# Start of SOURCE PASSAGE

From the research we made, we defined 10 the most dangerous events for human lives and property.
For lives resulting in injures:
labels(sort(sapply(split(data$INJURIES, data$EVTYPE), sum), decreasing = TRUE)[1:10])
## [1] "TORNADO" "TSTM WIND" "FLOOD"
## [4] "EXCESSIVE HEAT" "LIGHTNING" "HEAT"
## [7] "ICE STORM" "FLASH FLOOD" "THUNDERSTORM WIND"
## [10] "HAIL"
For lives resulting in death:
labels(sort(sapply(split(data$FATALITIES, data$EVTYPE), sum), decreasing = TRUE)[1:10])
## [1] "TORNADO" "EXCESSIVE HEAT" "FLASH FLOOD" "HEAT"
## [5] "LIGHTNING" "TSTM WIND" "FLOOD" "RIP CURRENT"
## [9] "HIGH WIND" "AVALANCHE"
For property:
labels(sort(sapply(split(data$PROPDMG, data$EVTYPE), sum), decreasing = TRUE)[1:10])

# End of SOURCE PASSAGE

● **PROBLEM STATEMENT**
Extend the R analysis of dangerous weather events, picking up right after its last line of code. The items that come after this analysis are not needed for any of the work here.

# Start of ROWS

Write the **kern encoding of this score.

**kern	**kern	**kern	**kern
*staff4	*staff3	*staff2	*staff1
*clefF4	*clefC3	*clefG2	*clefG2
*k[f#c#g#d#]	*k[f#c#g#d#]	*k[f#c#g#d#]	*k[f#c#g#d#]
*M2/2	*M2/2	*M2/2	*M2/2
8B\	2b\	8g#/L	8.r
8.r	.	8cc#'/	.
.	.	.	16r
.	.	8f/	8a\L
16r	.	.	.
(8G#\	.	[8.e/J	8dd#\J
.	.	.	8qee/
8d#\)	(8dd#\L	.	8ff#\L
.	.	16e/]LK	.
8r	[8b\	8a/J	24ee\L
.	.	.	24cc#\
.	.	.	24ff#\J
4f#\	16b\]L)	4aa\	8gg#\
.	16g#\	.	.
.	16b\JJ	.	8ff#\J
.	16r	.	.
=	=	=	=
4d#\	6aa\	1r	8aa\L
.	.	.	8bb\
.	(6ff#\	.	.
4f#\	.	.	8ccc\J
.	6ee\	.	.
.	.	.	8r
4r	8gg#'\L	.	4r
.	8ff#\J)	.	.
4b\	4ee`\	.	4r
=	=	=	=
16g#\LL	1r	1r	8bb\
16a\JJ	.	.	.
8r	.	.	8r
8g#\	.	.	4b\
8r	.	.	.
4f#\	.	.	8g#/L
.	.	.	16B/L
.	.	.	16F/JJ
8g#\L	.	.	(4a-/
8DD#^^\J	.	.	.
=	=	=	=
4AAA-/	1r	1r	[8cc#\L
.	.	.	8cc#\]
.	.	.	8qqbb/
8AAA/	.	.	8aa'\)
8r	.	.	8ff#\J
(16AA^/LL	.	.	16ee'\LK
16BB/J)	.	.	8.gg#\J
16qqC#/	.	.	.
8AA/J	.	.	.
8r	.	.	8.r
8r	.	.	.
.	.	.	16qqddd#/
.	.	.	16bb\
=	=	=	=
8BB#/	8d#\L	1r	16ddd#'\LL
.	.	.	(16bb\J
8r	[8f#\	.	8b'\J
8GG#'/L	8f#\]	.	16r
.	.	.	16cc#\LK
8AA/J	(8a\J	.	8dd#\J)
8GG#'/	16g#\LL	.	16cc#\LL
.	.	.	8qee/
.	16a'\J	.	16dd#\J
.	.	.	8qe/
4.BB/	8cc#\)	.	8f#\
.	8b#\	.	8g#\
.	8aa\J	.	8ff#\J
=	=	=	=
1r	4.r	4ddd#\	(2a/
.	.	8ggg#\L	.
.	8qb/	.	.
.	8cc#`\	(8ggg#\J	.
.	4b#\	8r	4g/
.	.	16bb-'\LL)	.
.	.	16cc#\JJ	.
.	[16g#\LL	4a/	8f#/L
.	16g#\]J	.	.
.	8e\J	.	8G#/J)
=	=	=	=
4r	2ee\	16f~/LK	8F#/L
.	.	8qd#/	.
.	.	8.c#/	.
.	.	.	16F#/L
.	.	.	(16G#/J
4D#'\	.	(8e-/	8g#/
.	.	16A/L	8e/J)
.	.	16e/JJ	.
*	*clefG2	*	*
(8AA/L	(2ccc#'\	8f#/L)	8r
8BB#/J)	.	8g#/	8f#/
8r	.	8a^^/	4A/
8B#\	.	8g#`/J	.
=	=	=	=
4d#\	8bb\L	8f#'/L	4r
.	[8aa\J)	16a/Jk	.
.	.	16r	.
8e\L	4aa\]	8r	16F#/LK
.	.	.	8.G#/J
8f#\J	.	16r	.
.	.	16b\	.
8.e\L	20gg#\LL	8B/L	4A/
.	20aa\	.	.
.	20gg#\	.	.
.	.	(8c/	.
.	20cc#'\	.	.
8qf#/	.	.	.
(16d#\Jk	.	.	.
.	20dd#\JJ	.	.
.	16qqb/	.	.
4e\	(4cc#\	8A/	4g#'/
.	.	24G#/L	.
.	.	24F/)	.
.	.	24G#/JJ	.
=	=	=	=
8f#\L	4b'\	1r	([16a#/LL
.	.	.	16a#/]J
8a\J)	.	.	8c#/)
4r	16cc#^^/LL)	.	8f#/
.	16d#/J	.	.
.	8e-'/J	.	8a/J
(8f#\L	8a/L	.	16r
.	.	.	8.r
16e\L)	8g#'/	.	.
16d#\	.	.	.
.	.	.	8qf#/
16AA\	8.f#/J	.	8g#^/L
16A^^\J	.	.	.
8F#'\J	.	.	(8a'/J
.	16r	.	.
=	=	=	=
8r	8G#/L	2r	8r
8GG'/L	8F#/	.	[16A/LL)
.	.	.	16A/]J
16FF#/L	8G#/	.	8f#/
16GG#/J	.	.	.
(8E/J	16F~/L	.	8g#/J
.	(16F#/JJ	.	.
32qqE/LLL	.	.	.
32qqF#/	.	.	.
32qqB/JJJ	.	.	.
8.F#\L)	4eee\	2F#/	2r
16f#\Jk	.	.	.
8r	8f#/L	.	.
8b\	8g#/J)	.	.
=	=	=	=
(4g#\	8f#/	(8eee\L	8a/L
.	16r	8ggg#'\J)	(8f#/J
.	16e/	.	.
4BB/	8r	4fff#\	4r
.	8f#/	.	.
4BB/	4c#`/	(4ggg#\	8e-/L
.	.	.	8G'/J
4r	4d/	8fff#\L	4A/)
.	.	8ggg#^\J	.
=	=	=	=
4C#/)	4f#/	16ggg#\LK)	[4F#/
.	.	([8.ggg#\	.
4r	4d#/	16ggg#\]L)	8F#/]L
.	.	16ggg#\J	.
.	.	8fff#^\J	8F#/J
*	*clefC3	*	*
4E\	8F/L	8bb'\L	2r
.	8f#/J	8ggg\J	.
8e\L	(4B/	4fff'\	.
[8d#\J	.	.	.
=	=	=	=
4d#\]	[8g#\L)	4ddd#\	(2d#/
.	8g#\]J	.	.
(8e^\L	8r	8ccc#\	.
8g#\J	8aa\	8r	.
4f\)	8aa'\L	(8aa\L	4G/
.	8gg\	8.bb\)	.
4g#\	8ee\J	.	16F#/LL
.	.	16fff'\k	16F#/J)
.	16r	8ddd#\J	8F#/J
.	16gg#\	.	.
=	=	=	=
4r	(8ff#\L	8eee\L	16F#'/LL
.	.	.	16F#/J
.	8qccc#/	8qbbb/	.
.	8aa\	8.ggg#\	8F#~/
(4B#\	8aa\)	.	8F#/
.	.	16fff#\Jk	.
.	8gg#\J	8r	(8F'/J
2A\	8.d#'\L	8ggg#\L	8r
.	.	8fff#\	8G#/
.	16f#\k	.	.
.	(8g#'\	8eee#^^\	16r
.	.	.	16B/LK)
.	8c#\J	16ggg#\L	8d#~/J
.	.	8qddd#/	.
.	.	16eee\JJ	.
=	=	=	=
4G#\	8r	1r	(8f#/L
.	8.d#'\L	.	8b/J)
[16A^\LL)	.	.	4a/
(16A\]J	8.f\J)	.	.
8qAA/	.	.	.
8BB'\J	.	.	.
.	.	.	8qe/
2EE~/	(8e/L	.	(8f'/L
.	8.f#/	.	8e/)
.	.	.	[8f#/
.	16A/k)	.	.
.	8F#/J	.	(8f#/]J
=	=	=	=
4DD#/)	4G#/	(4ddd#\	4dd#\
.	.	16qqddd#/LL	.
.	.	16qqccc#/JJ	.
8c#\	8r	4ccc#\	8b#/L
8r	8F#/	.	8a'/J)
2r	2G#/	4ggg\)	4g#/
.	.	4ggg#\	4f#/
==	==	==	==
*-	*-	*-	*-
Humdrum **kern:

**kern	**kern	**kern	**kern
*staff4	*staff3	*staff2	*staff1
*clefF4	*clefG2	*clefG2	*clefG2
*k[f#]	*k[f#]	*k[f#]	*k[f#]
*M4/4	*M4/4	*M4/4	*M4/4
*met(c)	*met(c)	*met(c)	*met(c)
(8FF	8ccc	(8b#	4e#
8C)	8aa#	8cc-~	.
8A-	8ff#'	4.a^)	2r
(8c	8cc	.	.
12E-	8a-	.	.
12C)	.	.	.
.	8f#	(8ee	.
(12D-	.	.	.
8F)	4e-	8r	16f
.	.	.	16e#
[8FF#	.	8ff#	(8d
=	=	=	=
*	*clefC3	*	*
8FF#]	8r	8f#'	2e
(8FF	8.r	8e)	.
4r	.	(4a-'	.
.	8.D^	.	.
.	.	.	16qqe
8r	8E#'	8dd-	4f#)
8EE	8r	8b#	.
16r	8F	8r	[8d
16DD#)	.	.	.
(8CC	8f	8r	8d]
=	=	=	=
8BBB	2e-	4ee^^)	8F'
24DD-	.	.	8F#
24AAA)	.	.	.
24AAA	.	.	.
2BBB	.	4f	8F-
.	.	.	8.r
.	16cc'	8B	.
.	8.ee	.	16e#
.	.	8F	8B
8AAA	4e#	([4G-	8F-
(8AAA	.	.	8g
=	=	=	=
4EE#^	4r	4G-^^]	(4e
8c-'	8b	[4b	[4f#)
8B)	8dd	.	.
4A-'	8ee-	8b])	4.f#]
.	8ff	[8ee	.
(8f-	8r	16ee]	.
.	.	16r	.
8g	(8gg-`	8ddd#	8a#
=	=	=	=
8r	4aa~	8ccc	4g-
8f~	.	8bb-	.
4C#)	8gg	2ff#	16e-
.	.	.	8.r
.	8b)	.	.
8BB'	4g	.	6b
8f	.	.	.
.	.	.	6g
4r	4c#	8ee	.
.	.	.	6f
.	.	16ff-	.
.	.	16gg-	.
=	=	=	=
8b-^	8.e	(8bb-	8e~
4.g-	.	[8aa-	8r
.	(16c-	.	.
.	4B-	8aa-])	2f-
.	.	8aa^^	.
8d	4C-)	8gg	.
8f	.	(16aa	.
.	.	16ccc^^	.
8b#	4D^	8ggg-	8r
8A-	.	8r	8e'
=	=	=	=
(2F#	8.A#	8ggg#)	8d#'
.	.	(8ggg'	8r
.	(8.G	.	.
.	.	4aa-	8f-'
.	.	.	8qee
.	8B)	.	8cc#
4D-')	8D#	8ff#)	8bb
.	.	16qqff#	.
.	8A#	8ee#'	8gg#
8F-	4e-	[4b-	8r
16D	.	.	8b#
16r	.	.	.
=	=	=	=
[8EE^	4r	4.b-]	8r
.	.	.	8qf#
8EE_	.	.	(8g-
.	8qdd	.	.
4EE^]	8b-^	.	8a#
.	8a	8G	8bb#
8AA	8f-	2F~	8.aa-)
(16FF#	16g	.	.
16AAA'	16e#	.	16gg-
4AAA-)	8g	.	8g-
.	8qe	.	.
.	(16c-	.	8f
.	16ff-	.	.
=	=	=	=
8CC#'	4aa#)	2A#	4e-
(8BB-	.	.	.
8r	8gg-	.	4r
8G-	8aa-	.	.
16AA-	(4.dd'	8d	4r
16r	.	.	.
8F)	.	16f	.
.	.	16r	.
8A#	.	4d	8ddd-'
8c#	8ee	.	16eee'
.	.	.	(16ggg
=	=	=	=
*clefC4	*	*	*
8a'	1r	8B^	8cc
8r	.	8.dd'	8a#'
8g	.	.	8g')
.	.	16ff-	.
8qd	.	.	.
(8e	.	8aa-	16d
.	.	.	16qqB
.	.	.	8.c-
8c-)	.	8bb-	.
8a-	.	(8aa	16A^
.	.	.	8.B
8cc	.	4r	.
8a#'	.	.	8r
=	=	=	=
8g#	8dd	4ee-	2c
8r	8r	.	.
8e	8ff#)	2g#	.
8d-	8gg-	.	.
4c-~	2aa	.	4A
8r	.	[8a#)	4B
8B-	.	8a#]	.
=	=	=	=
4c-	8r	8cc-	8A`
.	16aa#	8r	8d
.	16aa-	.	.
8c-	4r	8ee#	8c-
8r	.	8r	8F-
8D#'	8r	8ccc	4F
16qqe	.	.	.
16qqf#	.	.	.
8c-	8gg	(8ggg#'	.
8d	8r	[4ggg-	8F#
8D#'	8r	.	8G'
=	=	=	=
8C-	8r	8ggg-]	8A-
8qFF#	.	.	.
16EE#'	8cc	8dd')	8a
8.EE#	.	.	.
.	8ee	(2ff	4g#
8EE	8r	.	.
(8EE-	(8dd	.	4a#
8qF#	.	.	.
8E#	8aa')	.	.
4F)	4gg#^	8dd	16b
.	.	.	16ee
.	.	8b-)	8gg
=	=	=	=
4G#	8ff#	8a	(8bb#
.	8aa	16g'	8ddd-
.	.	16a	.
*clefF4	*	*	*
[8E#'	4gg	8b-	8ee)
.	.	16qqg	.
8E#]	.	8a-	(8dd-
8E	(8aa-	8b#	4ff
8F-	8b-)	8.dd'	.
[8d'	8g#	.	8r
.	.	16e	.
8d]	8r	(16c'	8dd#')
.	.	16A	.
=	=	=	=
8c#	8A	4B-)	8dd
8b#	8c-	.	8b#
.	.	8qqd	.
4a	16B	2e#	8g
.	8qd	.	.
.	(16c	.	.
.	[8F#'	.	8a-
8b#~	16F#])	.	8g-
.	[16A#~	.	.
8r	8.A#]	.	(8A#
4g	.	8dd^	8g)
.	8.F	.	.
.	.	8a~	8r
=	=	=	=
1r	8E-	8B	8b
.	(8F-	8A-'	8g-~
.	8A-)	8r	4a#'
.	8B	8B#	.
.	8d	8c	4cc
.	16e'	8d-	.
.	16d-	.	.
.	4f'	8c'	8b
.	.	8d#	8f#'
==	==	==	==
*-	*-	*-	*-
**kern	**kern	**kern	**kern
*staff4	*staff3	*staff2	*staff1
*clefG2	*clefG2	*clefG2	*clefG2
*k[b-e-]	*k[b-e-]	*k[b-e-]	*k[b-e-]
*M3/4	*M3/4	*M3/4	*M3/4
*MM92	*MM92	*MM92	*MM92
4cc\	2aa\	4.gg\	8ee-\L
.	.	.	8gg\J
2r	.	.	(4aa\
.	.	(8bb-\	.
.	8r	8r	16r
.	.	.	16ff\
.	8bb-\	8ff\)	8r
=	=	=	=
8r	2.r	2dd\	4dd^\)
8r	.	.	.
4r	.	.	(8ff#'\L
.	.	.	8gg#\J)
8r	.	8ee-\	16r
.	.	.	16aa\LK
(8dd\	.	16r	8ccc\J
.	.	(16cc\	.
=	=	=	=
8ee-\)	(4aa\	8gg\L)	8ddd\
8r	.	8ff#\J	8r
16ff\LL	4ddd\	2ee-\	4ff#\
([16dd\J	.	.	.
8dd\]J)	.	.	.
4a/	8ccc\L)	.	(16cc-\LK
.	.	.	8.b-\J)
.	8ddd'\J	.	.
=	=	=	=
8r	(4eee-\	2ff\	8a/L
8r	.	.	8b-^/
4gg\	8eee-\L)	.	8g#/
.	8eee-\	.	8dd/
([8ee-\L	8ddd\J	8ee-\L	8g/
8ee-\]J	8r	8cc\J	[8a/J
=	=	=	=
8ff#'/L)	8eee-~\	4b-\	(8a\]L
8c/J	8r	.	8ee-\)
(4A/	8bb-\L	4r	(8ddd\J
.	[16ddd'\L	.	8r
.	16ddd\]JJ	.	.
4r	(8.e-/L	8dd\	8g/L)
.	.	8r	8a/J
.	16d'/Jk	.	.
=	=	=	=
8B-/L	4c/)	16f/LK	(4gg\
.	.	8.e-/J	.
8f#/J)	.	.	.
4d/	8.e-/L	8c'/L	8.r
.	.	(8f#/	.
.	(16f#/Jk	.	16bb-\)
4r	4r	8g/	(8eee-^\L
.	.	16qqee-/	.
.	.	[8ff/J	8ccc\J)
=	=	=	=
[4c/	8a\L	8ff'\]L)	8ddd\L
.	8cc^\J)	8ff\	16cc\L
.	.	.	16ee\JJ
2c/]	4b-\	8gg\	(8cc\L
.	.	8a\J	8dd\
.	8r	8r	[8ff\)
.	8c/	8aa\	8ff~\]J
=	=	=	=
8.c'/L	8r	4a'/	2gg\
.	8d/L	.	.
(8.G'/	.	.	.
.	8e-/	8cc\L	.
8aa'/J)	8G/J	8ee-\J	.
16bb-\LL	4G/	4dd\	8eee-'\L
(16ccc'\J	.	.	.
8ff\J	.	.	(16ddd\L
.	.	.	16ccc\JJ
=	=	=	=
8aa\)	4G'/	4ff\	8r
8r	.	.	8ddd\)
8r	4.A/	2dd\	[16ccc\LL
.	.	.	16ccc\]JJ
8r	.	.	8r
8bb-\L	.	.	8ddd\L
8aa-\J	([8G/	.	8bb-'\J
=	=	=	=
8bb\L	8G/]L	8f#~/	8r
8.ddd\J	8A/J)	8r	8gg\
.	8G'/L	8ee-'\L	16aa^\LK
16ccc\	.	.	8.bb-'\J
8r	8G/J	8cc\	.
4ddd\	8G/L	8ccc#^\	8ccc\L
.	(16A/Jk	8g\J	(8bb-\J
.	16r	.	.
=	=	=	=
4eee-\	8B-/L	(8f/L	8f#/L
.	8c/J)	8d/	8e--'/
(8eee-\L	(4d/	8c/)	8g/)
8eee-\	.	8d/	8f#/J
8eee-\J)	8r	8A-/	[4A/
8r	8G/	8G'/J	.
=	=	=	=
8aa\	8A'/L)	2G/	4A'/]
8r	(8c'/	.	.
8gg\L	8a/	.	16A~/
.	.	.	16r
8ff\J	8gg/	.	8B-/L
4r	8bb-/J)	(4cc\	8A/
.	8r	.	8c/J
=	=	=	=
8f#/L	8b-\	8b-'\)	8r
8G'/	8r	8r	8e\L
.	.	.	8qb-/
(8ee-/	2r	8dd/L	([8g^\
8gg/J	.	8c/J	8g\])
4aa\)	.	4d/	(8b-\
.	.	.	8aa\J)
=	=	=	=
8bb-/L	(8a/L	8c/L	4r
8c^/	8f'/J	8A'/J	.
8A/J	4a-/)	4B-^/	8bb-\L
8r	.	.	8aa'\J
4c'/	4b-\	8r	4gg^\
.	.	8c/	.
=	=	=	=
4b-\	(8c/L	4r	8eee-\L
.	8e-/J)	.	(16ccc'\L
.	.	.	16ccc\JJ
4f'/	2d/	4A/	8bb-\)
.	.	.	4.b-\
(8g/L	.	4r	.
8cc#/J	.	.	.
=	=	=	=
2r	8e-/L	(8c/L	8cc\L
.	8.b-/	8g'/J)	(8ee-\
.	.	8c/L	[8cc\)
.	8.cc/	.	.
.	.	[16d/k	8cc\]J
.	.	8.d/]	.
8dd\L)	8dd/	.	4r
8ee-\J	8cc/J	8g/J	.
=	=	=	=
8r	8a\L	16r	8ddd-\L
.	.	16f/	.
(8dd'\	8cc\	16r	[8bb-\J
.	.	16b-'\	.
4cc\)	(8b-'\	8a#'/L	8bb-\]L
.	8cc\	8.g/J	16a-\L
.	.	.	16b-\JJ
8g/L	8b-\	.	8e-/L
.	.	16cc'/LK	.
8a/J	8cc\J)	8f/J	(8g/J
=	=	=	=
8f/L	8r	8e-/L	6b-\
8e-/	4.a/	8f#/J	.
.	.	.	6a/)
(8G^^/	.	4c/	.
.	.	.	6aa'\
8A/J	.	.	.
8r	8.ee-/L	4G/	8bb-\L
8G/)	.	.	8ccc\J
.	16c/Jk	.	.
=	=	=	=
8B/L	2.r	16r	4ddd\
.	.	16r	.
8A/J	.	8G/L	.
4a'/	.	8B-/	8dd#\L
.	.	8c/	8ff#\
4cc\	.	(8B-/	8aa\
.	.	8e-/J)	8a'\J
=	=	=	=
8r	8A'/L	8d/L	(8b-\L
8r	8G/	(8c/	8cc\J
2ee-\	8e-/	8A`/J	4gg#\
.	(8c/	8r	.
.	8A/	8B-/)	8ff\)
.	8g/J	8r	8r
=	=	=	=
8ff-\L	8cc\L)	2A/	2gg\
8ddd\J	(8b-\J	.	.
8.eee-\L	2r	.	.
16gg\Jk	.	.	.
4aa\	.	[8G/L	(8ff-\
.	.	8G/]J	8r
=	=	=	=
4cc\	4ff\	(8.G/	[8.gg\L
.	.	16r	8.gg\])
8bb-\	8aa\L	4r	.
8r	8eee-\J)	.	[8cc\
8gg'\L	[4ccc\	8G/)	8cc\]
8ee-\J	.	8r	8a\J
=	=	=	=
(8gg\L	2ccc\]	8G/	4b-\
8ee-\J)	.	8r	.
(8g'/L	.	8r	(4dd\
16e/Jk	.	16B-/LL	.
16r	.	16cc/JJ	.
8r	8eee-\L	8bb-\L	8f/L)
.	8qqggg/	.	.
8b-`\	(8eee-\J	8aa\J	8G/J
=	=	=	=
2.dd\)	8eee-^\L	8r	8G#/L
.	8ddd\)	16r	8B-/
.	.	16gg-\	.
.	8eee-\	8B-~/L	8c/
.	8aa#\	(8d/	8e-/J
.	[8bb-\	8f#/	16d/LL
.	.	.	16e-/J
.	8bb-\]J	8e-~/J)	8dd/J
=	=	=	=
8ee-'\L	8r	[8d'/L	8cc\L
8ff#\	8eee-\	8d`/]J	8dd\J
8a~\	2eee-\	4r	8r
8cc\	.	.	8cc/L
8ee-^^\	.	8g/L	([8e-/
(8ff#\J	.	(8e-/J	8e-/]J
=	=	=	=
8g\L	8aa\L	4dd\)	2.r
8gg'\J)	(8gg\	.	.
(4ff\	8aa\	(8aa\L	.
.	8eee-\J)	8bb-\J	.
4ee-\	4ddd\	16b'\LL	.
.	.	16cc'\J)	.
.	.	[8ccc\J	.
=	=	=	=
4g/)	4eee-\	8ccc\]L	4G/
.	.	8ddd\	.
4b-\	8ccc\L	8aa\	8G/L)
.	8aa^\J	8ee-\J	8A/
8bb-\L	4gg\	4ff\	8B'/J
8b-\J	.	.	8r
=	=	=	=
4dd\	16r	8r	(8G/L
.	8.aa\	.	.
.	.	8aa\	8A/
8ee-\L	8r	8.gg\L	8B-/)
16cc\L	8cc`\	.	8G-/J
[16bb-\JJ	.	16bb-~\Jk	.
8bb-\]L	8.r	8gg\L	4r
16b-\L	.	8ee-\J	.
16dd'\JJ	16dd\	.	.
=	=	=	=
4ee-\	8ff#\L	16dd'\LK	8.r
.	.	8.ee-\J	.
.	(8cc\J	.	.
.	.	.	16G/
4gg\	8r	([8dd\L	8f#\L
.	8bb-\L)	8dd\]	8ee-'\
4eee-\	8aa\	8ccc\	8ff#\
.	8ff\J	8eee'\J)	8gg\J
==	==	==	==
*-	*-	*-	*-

# End of ROWS

● **WRITTEN RESPONSE**
## [1] "TORNADO" "FLASH FLOOD" "TSTM WIND"
## [4] "FLOOD" "THUNDERSTORM WIND" "HAIL"
## [7] "LIGHTNING" "THUNDERSTORM WINDS" "HIGH WIND"
## [10] "WINTER STORM"
For crops:
labels(sort(sapply(split(data$CROPDMG, data$EVTYPE), sum), decreasing = TRUE)[1:10])
## [1] "HAIL" "FLASH FLOOD" "FLOOD"
## [4] "TSTM WIND" "TORNADO" "THUNDERSTORM WIND"
## [7] "DROUGHT" "THUNDERSTORM WINDS" "HIGH WIND"
## [10] "HEAVY RAIN"